*** TEXT BLOCK ***
On the first day of summer, 10-year-old Drew Walters experienced the outdoors in a way he never had before. He plucked blackberries from a bush, tried to spear a fish in a pond and slept under the stars.

Drew and 13 other youngsters spent 2 1/2 days last week at the Primitive Technology Camp at Bear Branch Nature Center near Winchester. By the second day, they all had sunburned noses and scrapes on their arms and legs.

They hiked, camouflaged themselves in the woods, played Native American games, tried to make fire without matches, roasted marshmallows and agreed that they had a great time.

Heather Davis, the naturalist at Bear Branch, and another naturalist designed the camp to introduce children ages 10 to 15 to the ways primitive peoples lived.

"And to have fun outside," Ms. Davis said. "To get them out of TV, to use their muscles and their minds."
*** End of TEXT BLOCK ***
*** EXTRACTED DATA ***
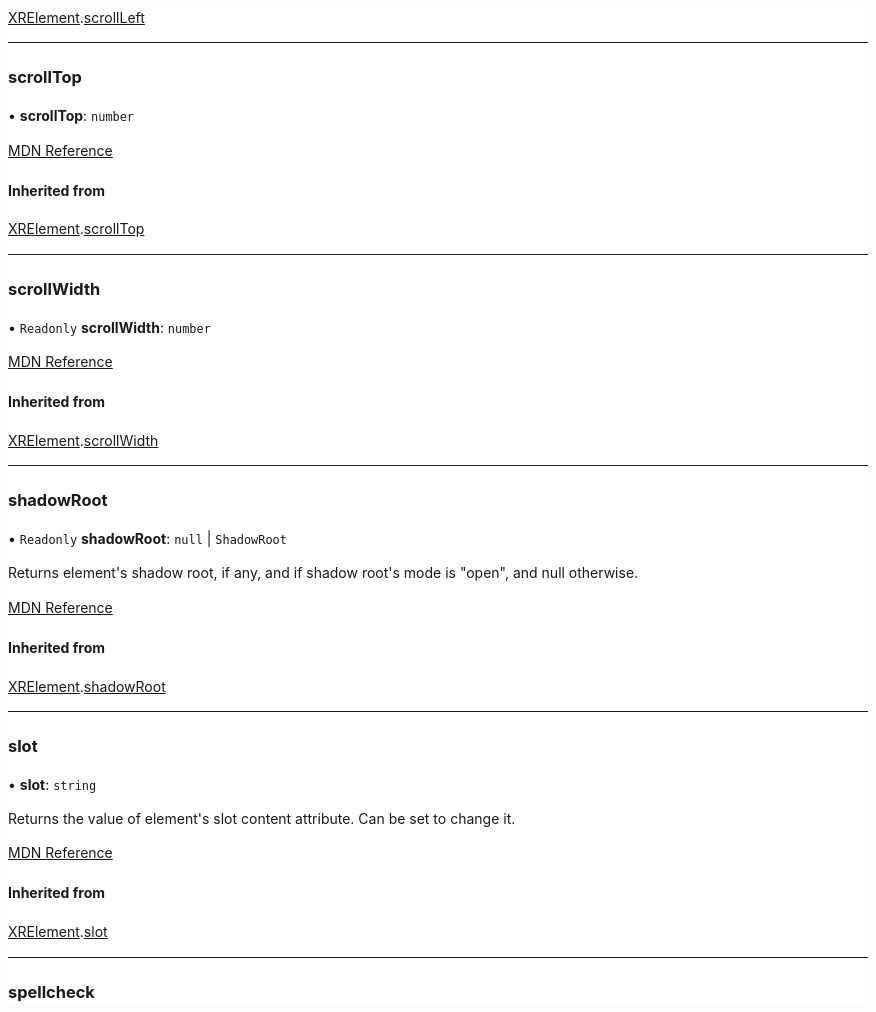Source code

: [XRElement](XRElement.md).[scrollLeft](XRElement.md#scrollleft)

___

### scrollTop

• **scrollTop**: `number`

[MDN Reference](https://developer.mozilla.org/docs/Web/API/Element/scrollTop)

#### Inherited from

[XRElement](XRElement.md).[scrollTop](XRElement.md#scrolltop)

___

### scrollWidth

• `Readonly` **scrollWidth**: `number`

[MDN Reference](https://developer.mozilla.org/docs/Web/API/Element/scrollWidth)

#### Inherited from

[XRElement](XRElement.md).[scrollWidth](XRElement.md#scrollwidth)

___

### shadowRoot

• `Readonly` **shadowRoot**: ``null`` \| `ShadowRoot`

Returns element's shadow root, if any, and if shadow root's mode is "open", and null otherwise.

[MDN Reference](https://developer.mozilla.org/docs/Web/API/Element/shadowRoot)

#### Inherited from

[XRElement](XRElement.md).[shadowRoot](XRElement.md#shadowroot)

___

### slot

• **slot**: `string`

Returns the value of element's slot content attribute. Can be set to change it.

[MDN Reference](https://developer.mozilla.org/docs/Web/API/Element/slot)

#### Inherited from

[XRElement](XRElement.md).[slot](XRElement.md#slot)

___

### spellcheck
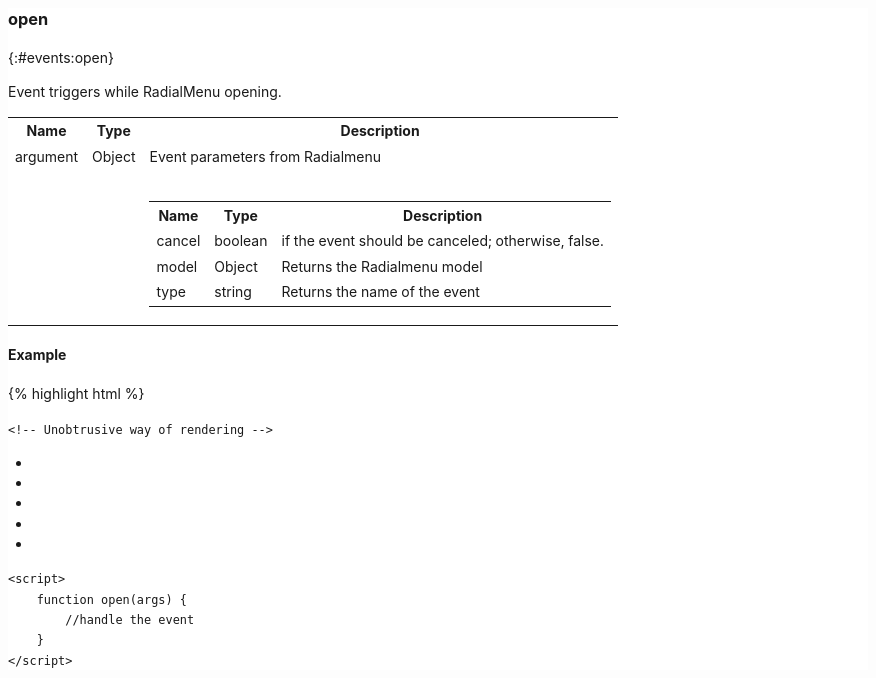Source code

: 

### open
{:#events:open} 

Event triggers while RadialMenu opening.

<table>
<tr>
<th>
<b>Name</b></th><th>
<b>Type</b></th><th>
<b>Description</b></th></tr>
<tr>
<td>
argument</td><td>
Object</td><td>
Event parameters from Radialmenu<table><br><tr><br><th><b>Name</b></th><th>
<b>Type</b></th><th>
<b>Description</b></th></tr>
<tr>
<td>
cancel</td><td>
boolean</td><td>
if the event should be canceled; otherwise, false.</td></tr>
<tr>
<td>
model</td><td>
Object</td><td>
Returns the Radialmenu model</td></tr>
<tr>
<td>
type</td><td>
string</td><td>
Returns the name of the event</td></tr>
</table>


</td></tr>
</table>

#### Example

{% highlight html %}


    <!-- Unobtrusive way of rendering -->
<div id="defaultradialmenu" data-role="ejmradialmenu" data-ej-open="open">
  <ul>
      <li data-ej-windows-text="google" data-ej-imageurl="http://js.syncfusion.com/UG/Mobile/Content/radial/google.png"></li>
      <li data-ej-windows-text="music" data-ej-imageurl="http://js.syncfusion.com/UG/Mobile/Content/radial/music.png"></li>
      <li data-ej-windows-text="direction" data-ej-imageurl="http://js.syncfusion.com/UG/Mobile/Content/radial/direction.png"></li>
      <li data-ej-windows-text="message" data-ej-imageurl="http://js.syncfusion.com/UG/Mobile/Content/radial/message.png"></li>
      <li data-ej-windows-text="browser" data-ej-imageurl="http://js.syncfusion.com/UG/Mobile/Content/radial/browser.png"></li>
   </ul>      
</div>

    <script>
        function open(args) {
            //handle the event
        }
    </script>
*** End of EXTRACTED DATA ***
▶ [WHAT THIS EXERCISE ASKS]
A: Copy the camp article word for word between "Heather Davis, the" and "primitive peoples lived.", inclusive.
B: Write the next part of the article about the Primitive Technology Camp, starting right after its last sentence.

▶ [RESPONSES FOR EACH TASK]
A:
Heather Davis, the naturalist at Bear Branch, and another naturalist designed the camp to introduce children ages 10 to 15 to the ways primitive peoples lived.

B:
Drew, who lives in Westminster, said he probably would have been "sitting at home and watching TV" if he hadn't come to the camp.

Anna Hill, 15, of Westminster, who attended with her 12-year-old brother, Patrick, said she enjoyed the outdoors even though "the bugs are so annoying."

There weren't many bugs compared with last year, when the camp was held in August, Ms. Davis said. Even so, she was especially vigilant about ticks. Whenever campers spotted ticks clinging to their legs, she pried the arachnids out and pounded them with a hammer.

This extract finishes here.